Os dados são um mapa da realidade, representam uma redução da realidade e, por isso, são úteis para tomar decisões. Além disso, as inteligências artificiais trabalham com bancos de dados e sensores. Mas os sensores também não leem toda a realidade: tomam apenas uma parte dela, transformando-a em dados.
Aqui chegamos ao ponto-chave da questão. Como as inteligências artificiais baseiam suas decisões nos dados, e como esses dados não são uma cópia perfeita da realidade, é impensável a priori que a máquina dotada de inteligência artificial possa fazer uma escolha livre de erros. A Machina sapiens será sempre e constitutivamente falível.
As inteligências artificiais precisam constitutivamente de uma ética. Como elas podem cometer erros, é preciso entender, então, como gerir esse equívoco. A questão ética é fundamental, importantíssima e urgente. É preciso encontrar um sistema ético compartilhado, para que a utilização desses sistemas não produza injustiças, não prejudique as pessoas e não crie fortes desequilíbrios globais.
A existência de Machine sapiens pede que se institua uma nova linguagem universal que saiba traduzir essas diretrizes éticas em diretrizes executáveis pela máquina. Mas como fazer isso? O mundo na era da Digital Age é regulado pelos algoritmos. Vários falam de uma algocracia. Para evitar que haja esse domínio do algoritmo também graças às inteligências artificiais, devemos começar a desenvolver essa linguagem comum da algorética.
O problema é acima de tudo filosófico e epistemológico. As inteligências artificiais “funcionam” de acordo com esquemas que conectam dados. Que tipo de conhecimento é esse? Que valor ele tem? Como deve ser tratado e considerado?
Em suma, a pergunta, antes que tecnológica, é ética e filosófica: na medida em que quisermos confiar competências humanas, de compreensão, de julgamento e de autonomia de ação a sistemas de software de inteligência artificial, devemos entender o valor, em termos de conhecimento e de capacidade de ação, desses sistemas que pretendem ser inteligentes e cognitivos.
Para poder desenvolver uma algorética, devemos esclarecer em que sentido se fala de valor. De fato, os algoritmos trabalham sobre valores de natureza numérica. A ética, por sua vez, fala de valor moral. Devemos estabelecer uma linguagem que saiba traduzir o valor moral em algo computável para a máquina. A percepção do valor ético é uma capacidade puramente humana. A capacidade de trabalhar com valores numéricos, em vez disso, é a habilidade da máquina. A algorética nasce se formos capazes de transformar o valor moral em algo computável.
Mas, na relação entre ser humano e máquina, o verdadeiro conhecedor e portador de valor é a parte humana. A dignidade humana e os direitos humanos nos dizem que é o ser humano que deve ser protegido na relação entre ser humano e máquina. Essa evidência nos fornece o imperativo ético fundamental para a Machina sapiens: duvida de ti mesma.

• • • •

Tarefa A: As seguintes afirmações concordam com o texto sobre a ética das inteligências artificiais? (i) Os sensores leem toda a realidade. (ii) A percepção do valor ético é uma capacidade puramente humana. (iii) O imperativo ético fundamental para a Machina sapiens é confiar em si mesma. Responda sim ou não para cada uma e cite, palavra por palavra, o trecho do texto que decide.
O texto e os registros são materiais independentes entre si.

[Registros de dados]

• • • •

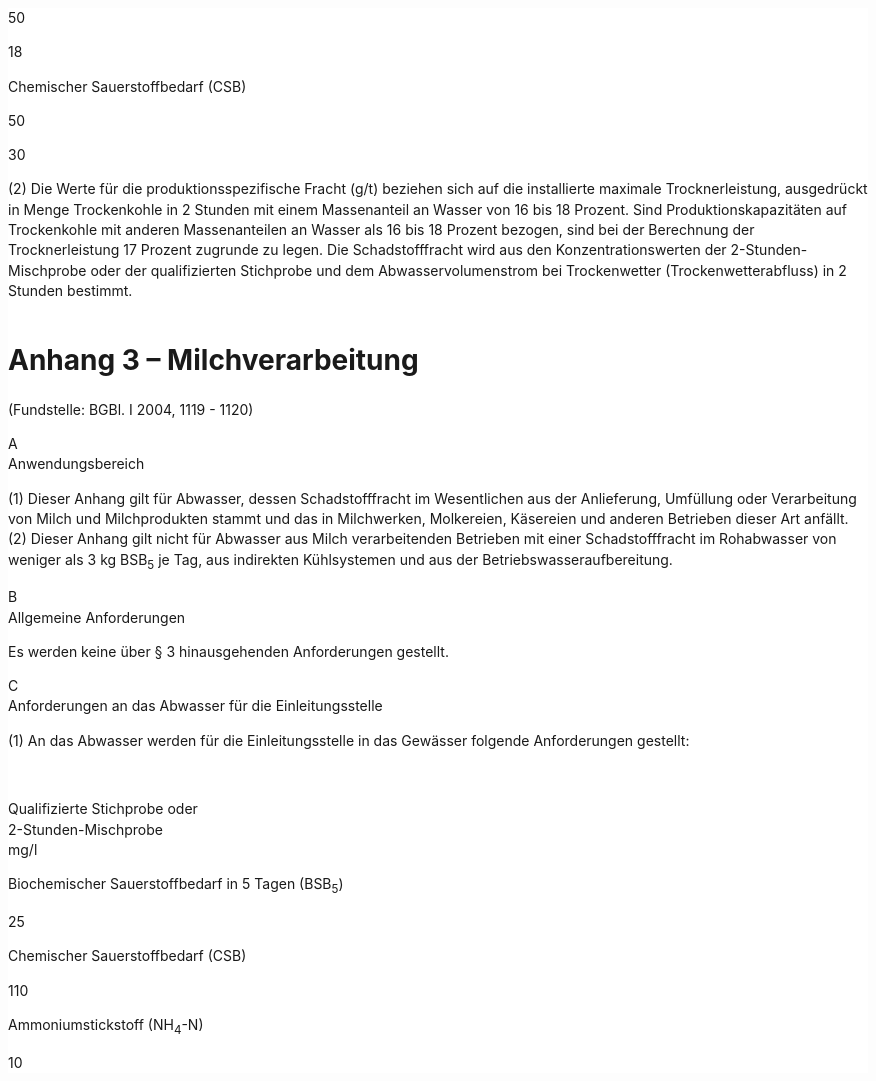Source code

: 50

18

Chemischer Sauerstoffbedarf (CSB)

50

30

  
(2) Die Werte für die produktionsspezifische Fracht (g/t) beziehen sich auf die installierte maximale Trocknerleistung, ausgedrückt in Menge Trockenkohle in 2 Stunden mit einem Massenanteil an Wasser von 16 bis 18 Prozent. Sind Produktionskapazitäten auf Trockenkohle mit anderen Massenanteilen an Wasser als 16 bis 18 Prozent bezogen, sind bei der Berechnung der Trocknerleistung 17 Prozent zugrunde zu legen. Die Schadstofffracht wird aus den Konzentrationswerten der 2-Stunden-Mischprobe oder der qualifizierten Stichprobe und dem Abwasservolumenstrom bei Trockenwetter (Trockenwetterabfluss) in 2 Stunden bestimmt.

# Anhang 3 – Milchverarbeitung

(Fundstelle: BGBl. I 2004, 1119 - 1120)

A  
Anwendungsbereich

(1) Dieser Anhang gilt für Abwasser, dessen Schadstofffracht im Wesentlichen aus der Anlieferung, Umfüllung oder Verarbeitung von Milch und Milchprodukten stammt und das in Milchwerken, Molkereien, Käsereien und anderen Betrieben dieser Art anfällt. (2) Dieser Anhang gilt nicht für Abwasser aus Milch verarbeitenden Betrieben mit einer Schadstofffracht im Rohabwasser von weniger als 3 kg BSB<sub>5</sub> je Tag, aus indirekten Kühlsystemen und aus der Betriebswasseraufbereitung.

B  
Allgemeine Anforderungen

Es werden keine über § 3 hinausgehenden Anforderungen gestellt.

C  
Anforderungen an das Abwasser für die Einleitungsstelle

(1) An das Abwasser werden für die Einleitungsstelle in das Gewässer folgende Anforderungen gestellt:  

 

Qualifizierte Stichprobe oder  
2-Stunden-Mischprobe  
mg/l

Biochemischer Sauerstoffbedarf in 5 Tagen (BSB<sub>5</sub>)

25

Chemischer Sauerstoffbedarf (CSB)

110

Ammoniumstickstoff (NH<sub>4</sub>-N)

10
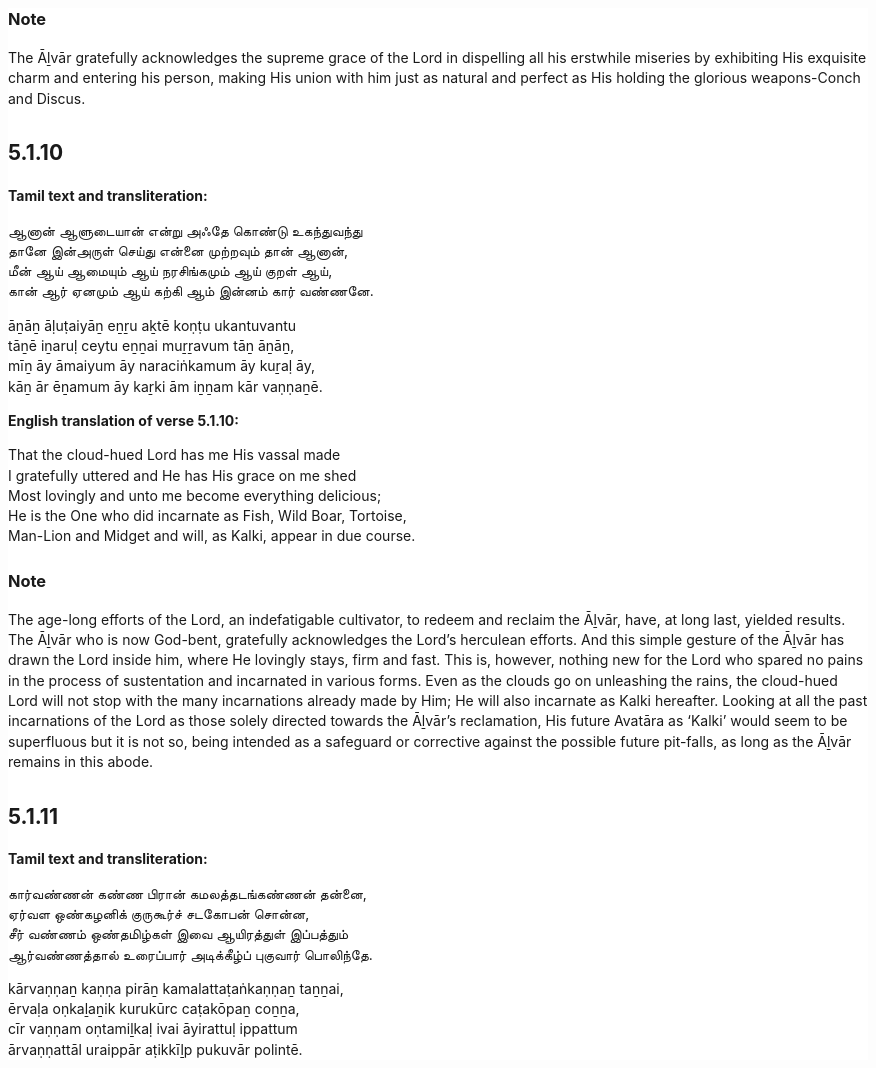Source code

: ### Note

The Āḻvār gratefully acknowledges the supreme grace of the Lord in dispelling all his erstwhile miseries by exhibiting His exquisite charm and entering his person, making His union with him just as natural and perfect as His holding the glorious weapons-Conch and Discus.




## 5.1.10
**Tamil text and transliteration:**

ஆனான் ஆளுடையான் என்று அஃதே கொண்டு உகந்துவந்து  
தானே இன்அருள் செய்து என்னை முற்றவும் தான் ஆனான்,  
மீன் ஆய் ஆமையும் ஆய் நரசிங்கமும் ஆய் குறள் ஆய்,  
கான் ஆர் ஏனமும் ஆய் கற்கி ஆம் இன்னம் கார் வண்ணனே.

āṉāṉ āḷuṭaiyāṉ eṉṟu aḵtē koṇṭu ukantuvantu  
tāṉē iṉaruḷ ceytu eṉṉai muṟṟavum tāṉ āṉāṉ,  
mīṉ āy āmaiyum āy naraciṅkamum āy kuṟaḷ āy,  
kāṉ ār ēṉamum āy kaṟki ām iṉṉam kār vaṇṇaṉē.

**English translation of verse 5.1.10:**

That the cloud-hued Lord has me His vassal made  
I gratefully uttered and He has His grace on me shed  
Most lovingly and unto me become everything delicious;  
He is the One who did incarnate as Fish, Wild Boar, Tortoise,  
Man-Lion and Midget and will, as Kalki, appear in due course.

### Note

The age-long efforts of the Lord, an indefatigable cultivator, to redeem and reclaim the Āḻvār, have, at long last, yielded results. The Āḻvār who is now God-bent, gratefully acknowledges the Lord’s herculean efforts. And this simple gesture of the Āḻvār has drawn the Lord inside him, where He lovingly stays, firm and fast. This is, however, nothing new for the Lord who spared no pains in the process of sustentation and incarnated in various forms. Even as the clouds go on unleashing the rains, the cloud-hued Lord will not stop with the many incarnations already made by Him; He will also incarnate as Kalki hereafter. Looking at all the past incarnations of the Lord as those solely directed towards the Āḻvār’s reclamation, His future Avatāra as ‘Kalki’ would seem to be superfluous but it is not so, being intended as a safeguard or corrective against the possible future pit-falls, as long as the Āḻvār remains in this abode.




## 5.1.11
**Tamil text and transliteration:**

கார்வண்ணன் கண்ண பிரான் கமலத்தடங்கண்ணன் தன்னை,  
ஏர்வள ஒண்கழனிக் குருகூர்ச் சடகோபன் சொன்ன,  
சீர் வண்ணம் ஒண்தமிழ்கள் இவை ஆயிரத்துள் இப்பத்தும்  
ஆர்வண்ணத்தால் உரைப்பார் அடிக்கீழ்ப் புகுவார் பொலிந்தே.

kārvaṇṇaṉ kaṇṇa pirāṉ kamalattaṭaṅkaṇṇaṉ taṉṉai,  
ērvaḷa oṇkaḻaṉik kurukūrc caṭakōpaṉ coṉṉa,  
cīr vaṇṇam oṇtamiḻkaḷ ivai āyirattuḷ ippattum  
ārvaṇṇattāl uraippār aṭikkīḻp pukuvār polintē.

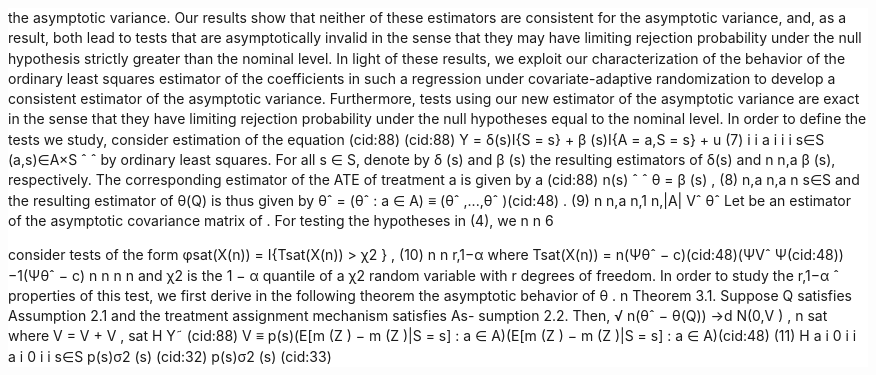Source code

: the asymptotic variance. Our results show that neither of these estimators are consistent for the asymptotic
variance, and, as a result, both lead to tests that are asymptotically invalid in the sense that they may have
limiting rejection probability under the null hypothesis strictly greater than the nominal level. In light of
these results, we exploit our characterization of the behavior of the ordinary least squares estimator of the
coefficients in such a regression under covariate-adaptive randomization to develop a consistent estimator of
the asymptotic variance. Furthermore, tests using our new estimator of the asymptotic variance are exact in
the sense that they have limiting rejection probability under the null hypotheses equal to the nominal level.
In order to define the tests we study, consider estimation of the equation
(cid:88) (cid:88)
Y = δ(s)I{S = s} + β (s)I{A = a,S = s} + u (7)
i i a i i i
s∈S (a,s)∈A×S
ˆ ˆ
by ordinary least squares. For all s ∈ S, denote by δ (s) and β (s) the resulting estimators of δ(s) and
n n,a
β (s), respectively. The corresponding estimator of the ATE of treatment a is given by
a
(cid:88) n(s)
ˆ ˆ
θ = β (s) , (8)
n,a n,a
n
s∈S
and the resulting estimator of θ(Q) is thus given by
θˆ = (θˆ : a ∈ A) ≡ (θˆ ,...,θˆ )(cid:48) . (9)
n n,a n,1 n,|A|
Vˆ θˆ
Let be an estimator of the asymptotic covariance matrix of . For testing the hypotheses in (4), we
n n
6

consider tests of the form
φsat(X(n)) = I{Tsat(X(n)) > χ2 } , (10)
n n r,1−α
where
Tsat(X(n)) = n(Ψθˆ − c)(cid:48)(ΨVˆ Ψ(cid:48))−1(Ψθˆ − c)
n n n n
and χ2 is the 1 − α quantile of a χ2 random variable with r degrees of freedom. In order to study the
r,1−α
ˆ
properties of this test, we first derive in the following theorem the asymptotic behavior of θ .
n
Theorem 3.1. Suppose Q satisfies Assumption 2.1 and the treatment assignment mechanism satisfies As-
sumption 2.2. Then,
√
n(θˆ − θ(Q)) →d N(0,V ) ,
n sat
where V = V + V ,
sat H Y˜
(cid:88)
V ≡ p(s)(E[m (Z ) − m (Z )|S = s] : a ∈ A)(E[m (Z ) − m (Z )|S = s] : a ∈ A)(cid:48) (11)
H a i 0 i i a i 0 i i
s∈S
p(s)σ2 (s) (cid:32) p(s)σ2 (s) (cid:33)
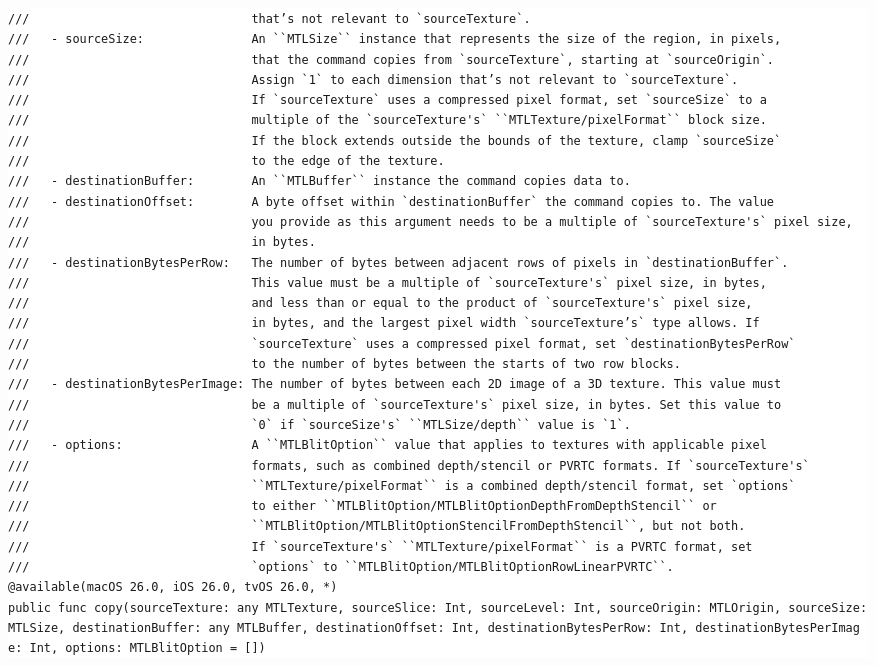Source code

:     ///                               that’s not relevant to `sourceTexture`.
    ///   - sourceSize:               An ``MTLSize`` instance that represents the size of the region, in pixels,
    ///                               that the command copies from `sourceTexture`, starting at `sourceOrigin`.
    ///                               Assign `1` to each dimension that’s not relevant to `sourceTexture`.
    ///                               If `sourceTexture` uses a compressed pixel format, set `sourceSize` to a
    ///                               multiple of the `sourceTexture's` ``MTLTexture/pixelFormat`` block size.
    ///                               If the block extends outside the bounds of the texture, clamp `sourceSize`
    ///                               to the edge of the texture.
    ///   - destinationBuffer:        An ``MTLBuffer`` instance the command copies data to.
    ///   - destinationOffset:        A byte offset within `destinationBuffer` the command copies to. The value
    ///                               you provide as this argument needs to be a multiple of `sourceTexture's` pixel size,
    ///                               in bytes.
    ///   - destinationBytesPerRow:   The number of bytes between adjacent rows of pixels in `destinationBuffer`.
    ///                               This value must be a multiple of `sourceTexture's` pixel size, in bytes,
    ///                               and less than or equal to the product of `sourceTexture's` pixel size,
    ///                               in bytes, and the largest pixel width `sourceTexture’s` type allows. If
    ///                               `sourceTexture` uses a compressed pixel format, set `destinationBytesPerRow`
    ///                               to the number of bytes between the starts of two row blocks.
    ///   - destinationBytesPerImage: The number of bytes between each 2D image of a 3D texture. This value must
    ///                               be a multiple of `sourceTexture's` pixel size, in bytes. Set this value to
    ///                               `0` if `sourceSize's` ``MTLSize/depth`` value is `1`.
    ///   - options:                  A ``MTLBlitOption`` value that applies to textures with applicable pixel
    ///                               formats, such as combined depth/stencil or PVRTC formats. If `sourceTexture's`
    ///                               ``MTLTexture/pixelFormat`` is a combined depth/stencil format, set `options`
    ///                               to either ``MTLBlitOption/MTLBlitOptionDepthFromDepthStencil`` or
    ///                               ``MTLBlitOption/MTLBlitOptionStencilFromDepthStencil``, but not both.
    ///                               If `sourceTexture's` ``MTLTexture/pixelFormat`` is a PVRTC format, set
    ///                               `options` to ``MTLBlitOption/MTLBlitOptionRowLinearPVRTC``.
    @available(macOS 26.0, iOS 26.0, tvOS 26.0, *)
    public func copy(sourceTexture: any MTLTexture, sourceSlice: Int, sourceLevel: Int, sourceOrigin: MTLOrigin, sourceSize: MTLSize, destinationBuffer: any MTLBuffer, destinationOffset: Int, destinationBytesPerRow: Int, destinationBytesPerImage: Int, options: MTLBlitOption = [])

• • • •

Tarefa B: Reescreva como uma lista JSON de strings, uma por linha e sem as linhas em branco, o trecho dos registros que começa na linha que contém "Es werden keine" e termina depois da linha que contém "Ammoniumstickstoff (NH<sub>4</sub>-N)", incluídas ambas.

Resposta da tarefa A:
(i) Não: "Mas os sensores também não leem toda a realidade: tomam apenas uma parte dela, transformando-a em dados."
(ii) Sim: "A percepção do valor ético é uma capacidade puramente humana."
(iii) Não: "Essa evidência nos fornece o imperativo ético fundamental para a Machina sapiens: duvida de ti mesma."

Resposta da tarefa B:
[
  "Es werden keine über § 3 hinausgehenden Anforderungen gestellt.",
  "C  ",
  "Anforderungen an das Abwasser für die Einleitungsstelle",
  "(1) An das Abwasser werden für die Einleitungsstelle in das Gewässer folgende Anforderungen gestellt:  ",
  "Qualifizierte Stichprobe oder  ",
  "2-Stunden-Mischprobe  ",
  "mg/l",
  "Biochemischer Sauerstoffbedarf in 5 Tagen (BSB<sub>5</sub>)",
  "25",
  "Chemischer Sauerstoffbedarf (CSB)",
  "110",
  "Ammoniumstickstoff (NH<sub>4</sub>-N)"
]